Le texte transmis par l’Assemblée nationale prévoit ainsi onze critères alternatifs permettant, sauf circonstance particulière, de caractériser un « risque non négligeable de fuite ». Il simplifie également le régime d’assignation à résidence des « dublinés » et garantit leur droit à l’information.

La commission des lois du Sénat, qui s’est prononcée sur cette proposition de loi la semaine dernière, entend répondre aux demandes du terrain et combler rapidement ce vide juridique.

Je rappelle que les services de l’État sont aujourd’hui démunis face à l’augmentation du nombre de procédures Dublin et face à leur difficile mise en œuvre.

En outre, j’indique au Sénat qu’une délégation de la commission a visité le centre de rétention administrative de Lesquin. À cette occasion, nous avons rencontré les nombreux acteurs qui gèrent la politique migratoire dans le département du Nord : je parle des services préfectoraux, de la police aux frontières, des avocats, des magistrats et des associations.

Les problèmes rapportés étaient frappants : sur-sollicitation des personnels, complexité extrême des procédures, taux dérisoires d’exécution des mesures d’éloignement, hausse des comportements violents, alors qu’aucun migrant relevant des accords de Dublin ne se trouvait en centre de rétention, puisque c’est interdit.

La commission des lois, qui entend bien ces demandes, juge effectivement urgent de conforter et d’améliorer l’efficacité des procédures Dublin.
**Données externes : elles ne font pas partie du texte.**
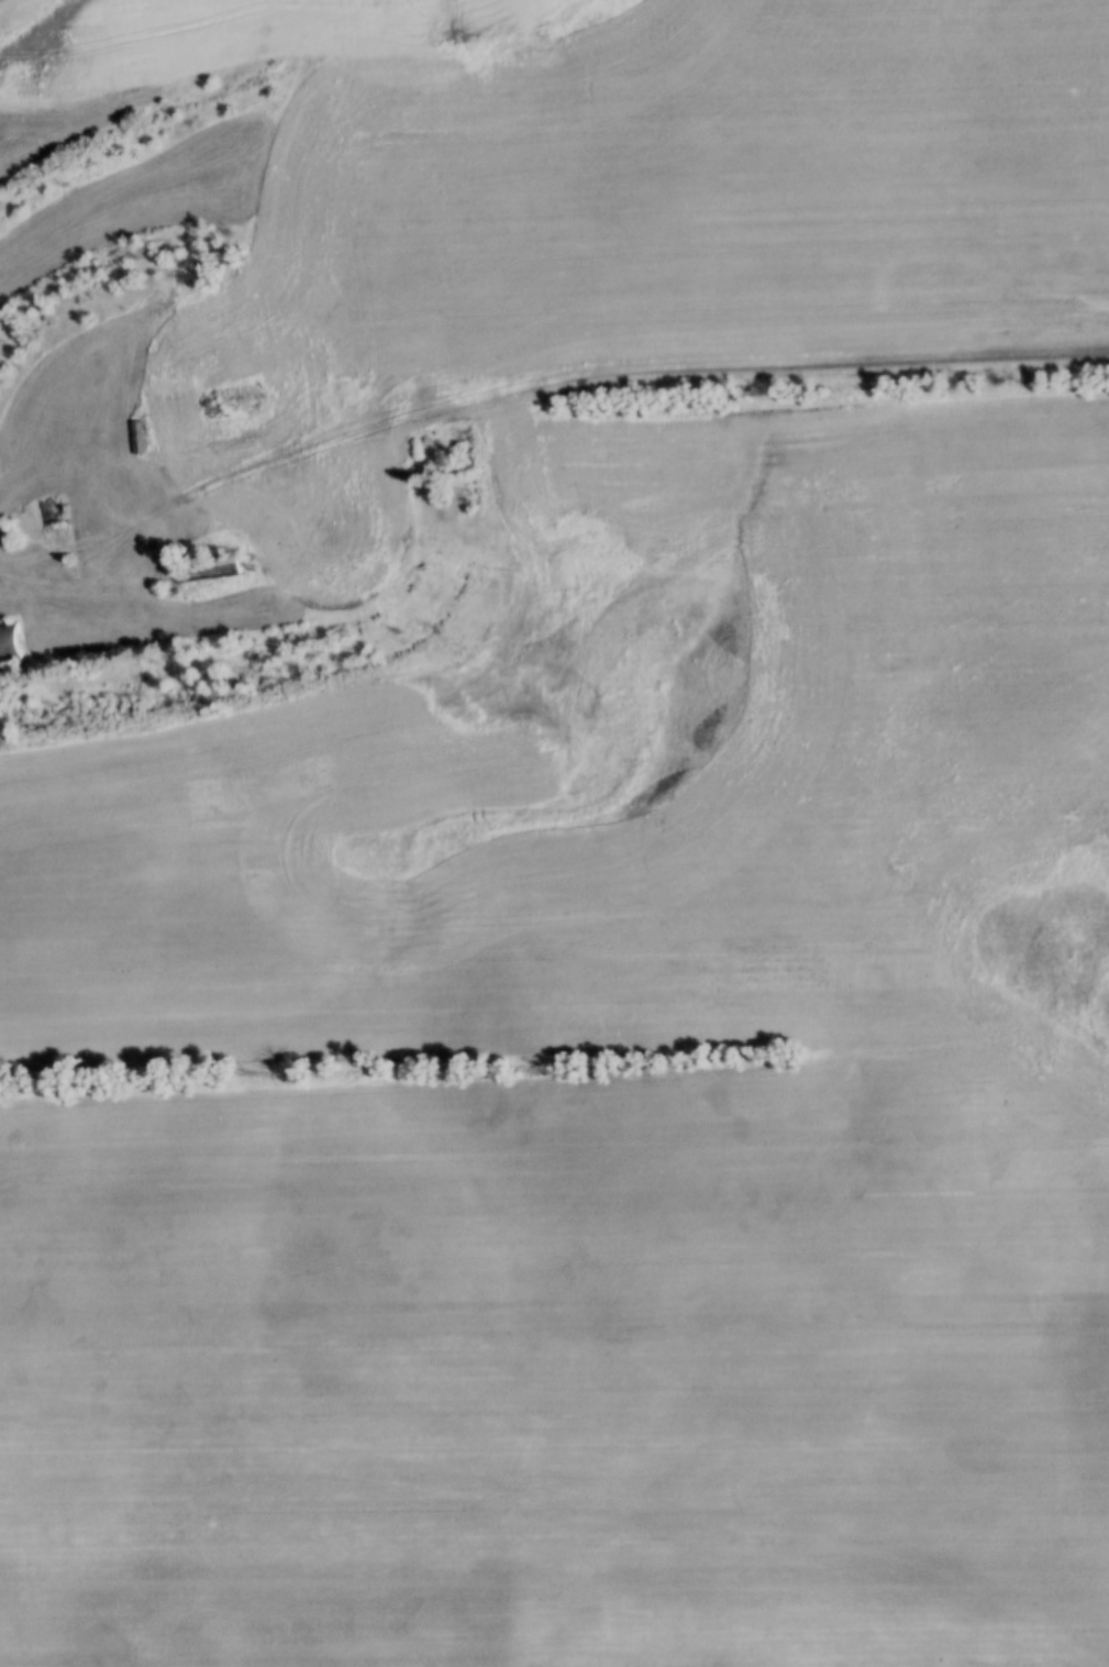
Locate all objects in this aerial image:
road: (536, 384)
building: (137, 440)
building: (48, 514)
building: (209, 571)
building: (11, 646)
road: (536, 1494)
Elle a ainsi adopté trois amendements.

Ils visent, le premier, à lutter plus efficacement contre les refus de prise d’empreintes digitales qui minent l’efficacité des procédures, le deuxième, à accélérer les procédures en réduisant de quinze à sept jours le délai de recours contre une décision de transfert, et, le troisième, à faciliter l’organisation des visites domiciliaires pour s’assurer de la présence d’un étranger assigné à résidence, sans avoir recours à la rétention.

En outre, la commission des lois a souhaité sécuriser, à l’article 3 du texte, les assignations à résidence des étrangers faisant l’objet d’une interdiction judiciaire du territoire – un aspect important de notre politique migratoire –, dont le régime a été fragilisé, fin 2017, par une décision du Conseil constitutionnel.
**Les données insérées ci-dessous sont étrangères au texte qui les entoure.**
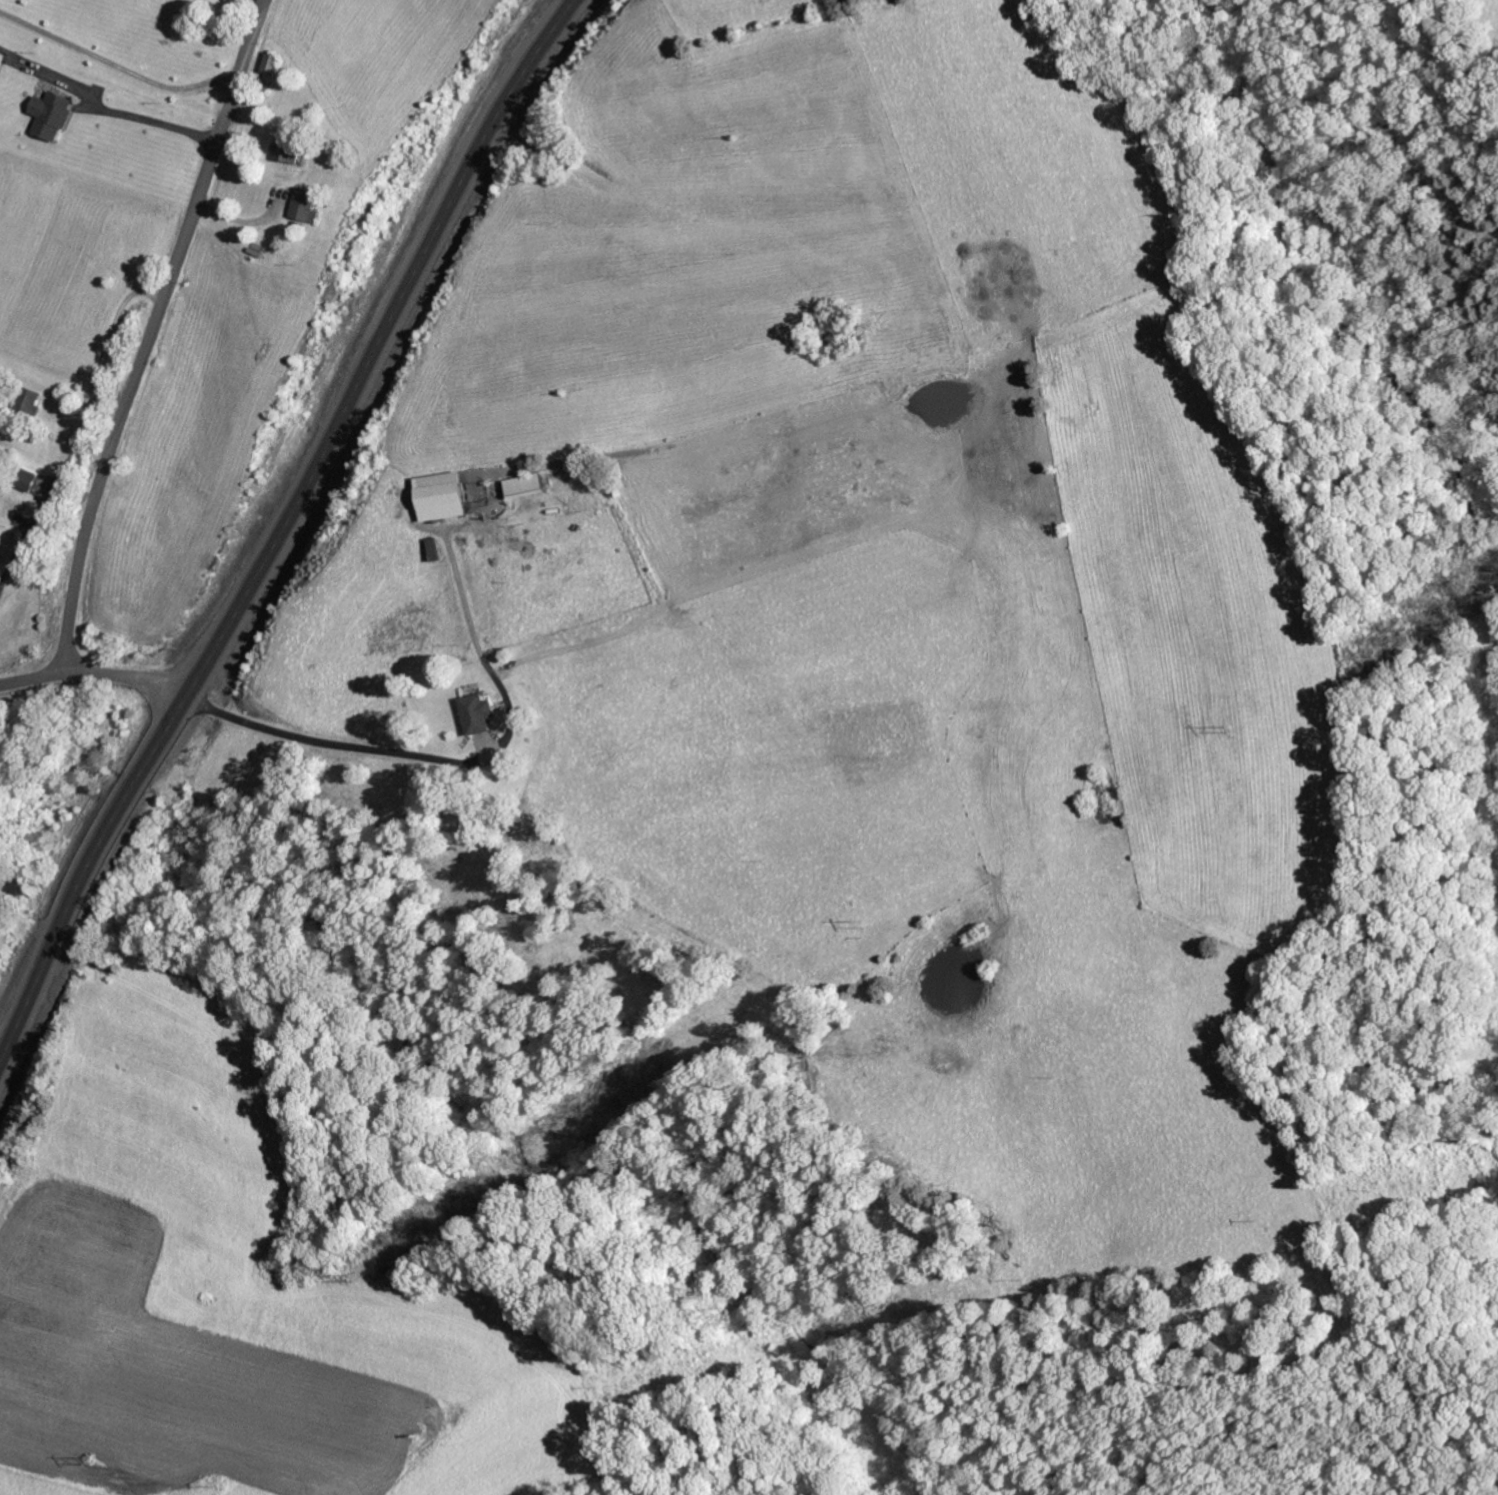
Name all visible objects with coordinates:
building: (2, 58)
building: (271, 64)
building: (52, 113)
building: (288, 149)
building: (305, 204)
road: (152, 332)
building: (29, 479)
building: (527, 484)
building: (443, 495)
road: (273, 519)
road: (93, 671)
building: (476, 713)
Il lui a semblé absolument nécessaire de contrôler la présence sur le territoire d’individus potentiellement dangereux qui, pour certains, ont été condamnés pour des actes de terrorisme. Il était important de régler ce problème juridique dès maintenant, car, sans faire offense à personne, nous ne sommes pas certains que le texte promis par le Gouvernement sur l’asile et l’immigration soit bien voté définitivement à la fin du mois de juin prochain. Pour des raisons pratiques, il m’a paru utile de profiter de l’occasion qui nous est offerte aujourd’hui pour garantir la sécurité de notre droit national, tout en restant dans la logique de ce texte.

L’objet limité de cette proposition de loi ne fait pas oublier la nécessité d’un débat plus large sur l’immigration et sur les procédures d’éloignement.

Lors de l’examen du prochain projet de loi, annoncé pour le printemps prochain, le Sénat veillera à ce que le Gouvernement reste suffisamment ambitieux pour traiter de l’ensemble de la question migratoire : simplifier substantiellement les procédures, assurer des moyens aux politiques d’asile et d’intégration, redoubler nos efforts diplomatiques pour rendre plus efficaces les expulsions et faire enfin aboutir la réforme du régime d’asile européen pour le rationaliser et pour prévoir davantage de solidarité entre les États membres.

La commission des lois partage les objectifs assignés à ce texte par le Gouvernement et a émis, à la majorité et non à l’unanimité, un avis favorable à son adoption. (Applaudissements sur les travées du groupe Les Républicains et du groupe Union Centriste.)